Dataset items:
>> Begin

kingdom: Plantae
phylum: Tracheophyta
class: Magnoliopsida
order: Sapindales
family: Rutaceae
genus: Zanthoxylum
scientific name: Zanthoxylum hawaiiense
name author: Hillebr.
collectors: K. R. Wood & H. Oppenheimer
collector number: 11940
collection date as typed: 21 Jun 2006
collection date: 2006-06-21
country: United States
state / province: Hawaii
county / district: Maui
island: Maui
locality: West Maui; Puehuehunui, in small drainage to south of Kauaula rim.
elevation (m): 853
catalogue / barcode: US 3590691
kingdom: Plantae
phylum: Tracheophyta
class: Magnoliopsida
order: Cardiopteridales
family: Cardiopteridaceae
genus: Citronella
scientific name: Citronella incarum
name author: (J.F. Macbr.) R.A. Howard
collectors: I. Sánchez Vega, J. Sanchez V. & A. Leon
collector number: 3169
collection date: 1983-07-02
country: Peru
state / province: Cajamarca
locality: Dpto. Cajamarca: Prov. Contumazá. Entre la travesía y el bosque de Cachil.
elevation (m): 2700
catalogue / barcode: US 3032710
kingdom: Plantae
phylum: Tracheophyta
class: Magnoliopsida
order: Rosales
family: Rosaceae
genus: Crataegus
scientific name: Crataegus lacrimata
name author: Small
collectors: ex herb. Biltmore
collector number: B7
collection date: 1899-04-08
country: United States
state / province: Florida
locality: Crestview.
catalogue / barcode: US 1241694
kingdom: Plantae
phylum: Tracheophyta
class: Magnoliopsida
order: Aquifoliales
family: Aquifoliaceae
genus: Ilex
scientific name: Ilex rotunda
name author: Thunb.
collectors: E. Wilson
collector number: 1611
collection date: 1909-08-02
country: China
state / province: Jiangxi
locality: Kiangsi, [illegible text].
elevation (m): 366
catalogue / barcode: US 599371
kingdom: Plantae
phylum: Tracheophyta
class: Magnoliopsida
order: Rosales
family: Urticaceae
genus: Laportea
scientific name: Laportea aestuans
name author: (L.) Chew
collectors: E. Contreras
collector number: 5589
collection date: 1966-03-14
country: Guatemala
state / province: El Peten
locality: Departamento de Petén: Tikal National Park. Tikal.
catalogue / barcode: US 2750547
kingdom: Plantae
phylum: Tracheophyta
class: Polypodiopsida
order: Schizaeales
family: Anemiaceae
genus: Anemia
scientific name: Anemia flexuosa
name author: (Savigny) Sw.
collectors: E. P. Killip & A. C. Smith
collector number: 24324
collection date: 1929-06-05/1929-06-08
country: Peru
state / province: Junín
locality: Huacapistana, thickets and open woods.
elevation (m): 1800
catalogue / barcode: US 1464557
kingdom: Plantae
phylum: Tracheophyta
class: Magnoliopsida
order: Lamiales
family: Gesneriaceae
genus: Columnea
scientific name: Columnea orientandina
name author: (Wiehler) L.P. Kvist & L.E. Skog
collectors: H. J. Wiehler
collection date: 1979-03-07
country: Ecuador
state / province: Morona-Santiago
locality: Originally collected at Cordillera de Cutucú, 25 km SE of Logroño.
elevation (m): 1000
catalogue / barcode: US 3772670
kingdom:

>> End

● Stated goal
Please show each line of the material above that contains the word "locality".

● Worked solution
locality: West Maui; Puehuehunui, in small drainage to south of Kauaula rim.
locality: Dpto. Cajamarca: Prov. Contumazá. Entre la travesía y el bosque de Cachil.
locality: Crestview.
locality: Kiangsi, [illegible text].
locality: Departamento de Petén: Tikal National Park. Tikal.
locality: Huacapistana, thickets and open woods.
locality: Originally collected at Cordillera de Cutucú, 25 km SE of Logroño.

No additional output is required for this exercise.